* **Given data**

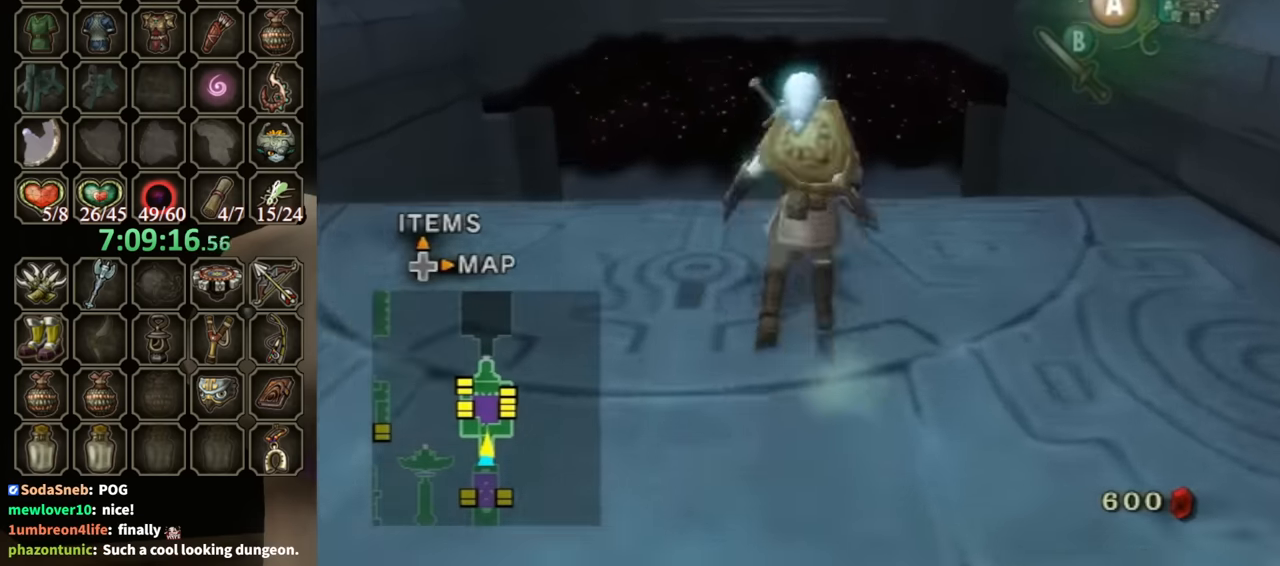
{"buttons": [], "left_stick": "up", "right_stick": "center", "events": [[33, "A", "up"]]}
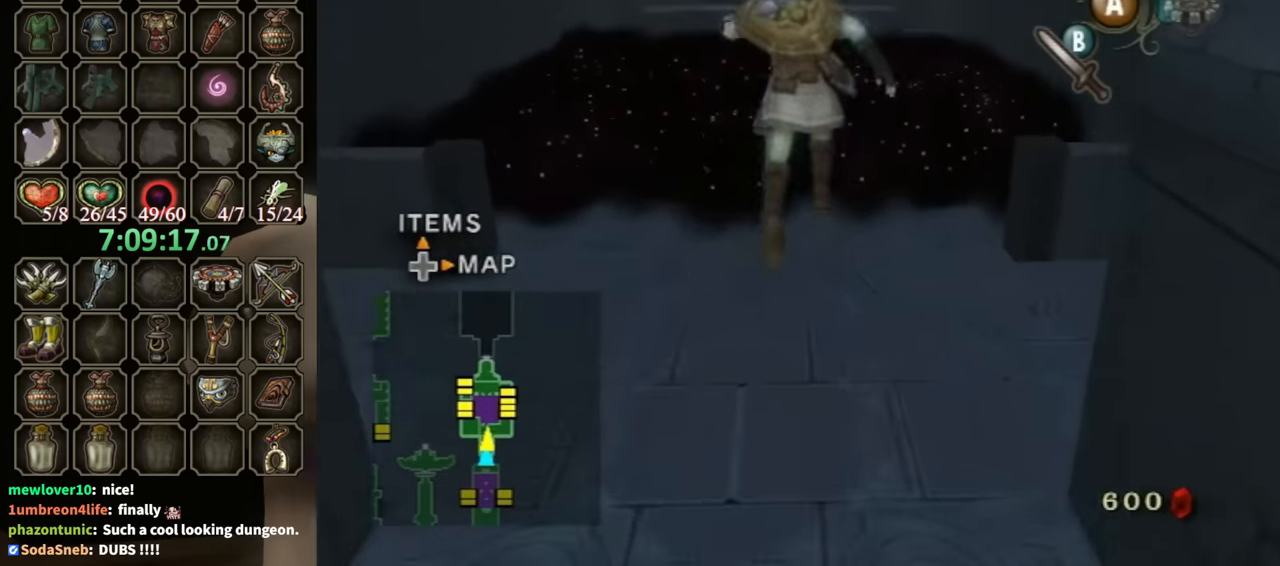
{"buttons": [], "left_stick": "center", "right_stick": "center", "events": [[200, "left_stick", "center"]]}
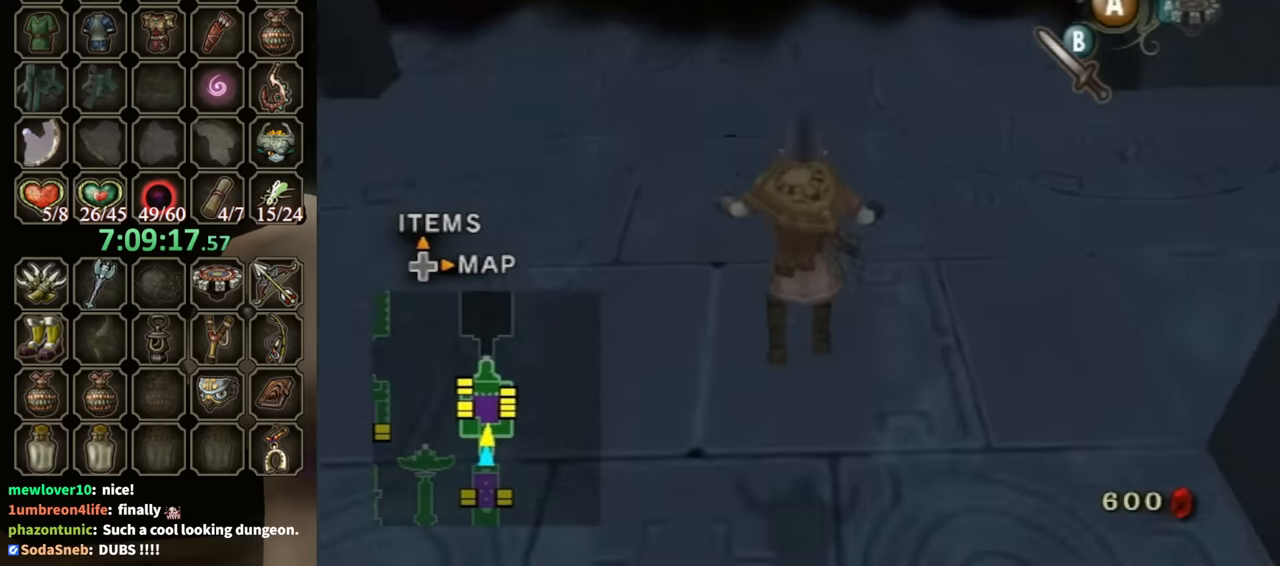
{"buttons": ["Y", "R1"], "left_stick": "up", "right_stick": "center", "events": [[233, "left_stick", "up"], [367, "R1", "down"], [433, "Y", "down"]]}
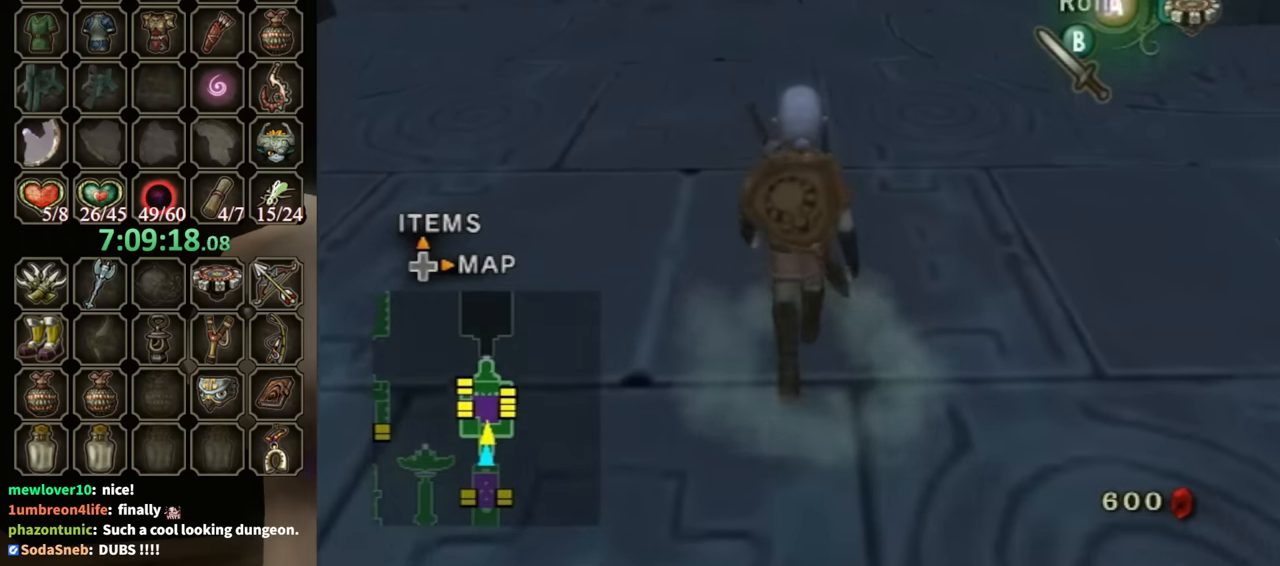
{"buttons": ["Y", "R1"], "left_stick": "center", "right_stick": "center", "events": [[167, "left_stick", "center"]]}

* **Problem details**
When copying, output the data exactly and leave out the pictures.

* **Response to this task**
{"buttons": [], "left_stick": "up", "right_stick": "center", "events": [[33, "A", "up"]]}
{"buttons": [], "left_stick": "center", "right_stick": "center", "events": [[200, "left_stick", "center"]]}
{"buttons": ["Y", "R1"], "left_stick": "up", "right_stick": "center", "events": [[233, "left_stick", "up"], [367, "R1", "down"], [433, "Y", "down"]]}
{"buttons": ["Y", "R1"], "left_stick": "center", "right_stick": "center", "events": [[167, "left_stick", "center"]]}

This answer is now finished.